» Material for this exercise:
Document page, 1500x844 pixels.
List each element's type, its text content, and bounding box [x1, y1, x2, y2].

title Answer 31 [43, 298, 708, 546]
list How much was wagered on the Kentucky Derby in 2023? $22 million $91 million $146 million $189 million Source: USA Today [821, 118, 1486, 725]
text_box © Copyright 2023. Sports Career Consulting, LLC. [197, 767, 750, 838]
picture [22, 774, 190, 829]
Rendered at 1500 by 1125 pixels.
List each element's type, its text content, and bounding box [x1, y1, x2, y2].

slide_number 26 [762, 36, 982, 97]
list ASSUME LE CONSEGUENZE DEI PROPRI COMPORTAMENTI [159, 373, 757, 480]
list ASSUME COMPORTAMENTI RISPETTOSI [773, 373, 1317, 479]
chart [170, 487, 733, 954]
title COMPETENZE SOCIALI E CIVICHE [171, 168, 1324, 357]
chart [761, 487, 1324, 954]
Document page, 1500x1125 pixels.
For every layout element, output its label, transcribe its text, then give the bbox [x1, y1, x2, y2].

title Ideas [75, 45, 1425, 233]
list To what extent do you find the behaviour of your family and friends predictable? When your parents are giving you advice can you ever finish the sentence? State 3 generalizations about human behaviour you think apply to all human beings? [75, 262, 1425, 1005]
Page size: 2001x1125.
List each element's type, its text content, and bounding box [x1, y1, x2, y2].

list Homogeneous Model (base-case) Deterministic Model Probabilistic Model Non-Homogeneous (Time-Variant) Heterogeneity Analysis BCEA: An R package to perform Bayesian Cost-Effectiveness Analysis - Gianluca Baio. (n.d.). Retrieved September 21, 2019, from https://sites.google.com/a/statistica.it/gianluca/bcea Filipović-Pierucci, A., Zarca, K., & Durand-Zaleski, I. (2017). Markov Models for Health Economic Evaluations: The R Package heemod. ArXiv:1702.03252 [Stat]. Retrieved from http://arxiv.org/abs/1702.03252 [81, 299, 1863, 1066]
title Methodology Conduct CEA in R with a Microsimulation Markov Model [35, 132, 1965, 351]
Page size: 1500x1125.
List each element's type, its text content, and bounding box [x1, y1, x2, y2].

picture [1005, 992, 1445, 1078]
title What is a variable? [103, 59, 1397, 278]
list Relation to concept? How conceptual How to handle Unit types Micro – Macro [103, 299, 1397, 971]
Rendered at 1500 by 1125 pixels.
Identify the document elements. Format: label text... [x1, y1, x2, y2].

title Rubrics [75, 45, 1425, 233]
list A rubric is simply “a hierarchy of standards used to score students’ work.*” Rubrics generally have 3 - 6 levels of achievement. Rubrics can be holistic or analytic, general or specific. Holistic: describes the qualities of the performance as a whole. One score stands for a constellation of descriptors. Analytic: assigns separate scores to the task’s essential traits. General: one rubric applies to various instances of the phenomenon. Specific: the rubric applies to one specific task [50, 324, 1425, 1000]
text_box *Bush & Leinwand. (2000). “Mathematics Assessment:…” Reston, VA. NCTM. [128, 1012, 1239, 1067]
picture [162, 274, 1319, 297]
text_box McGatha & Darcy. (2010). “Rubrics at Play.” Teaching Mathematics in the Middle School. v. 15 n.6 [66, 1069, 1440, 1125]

» Instructions to follow: Copy out all lines of the material containing the word "size".

» Result for this task:
Page size: 2001x1125.
Page size: 1500x1125.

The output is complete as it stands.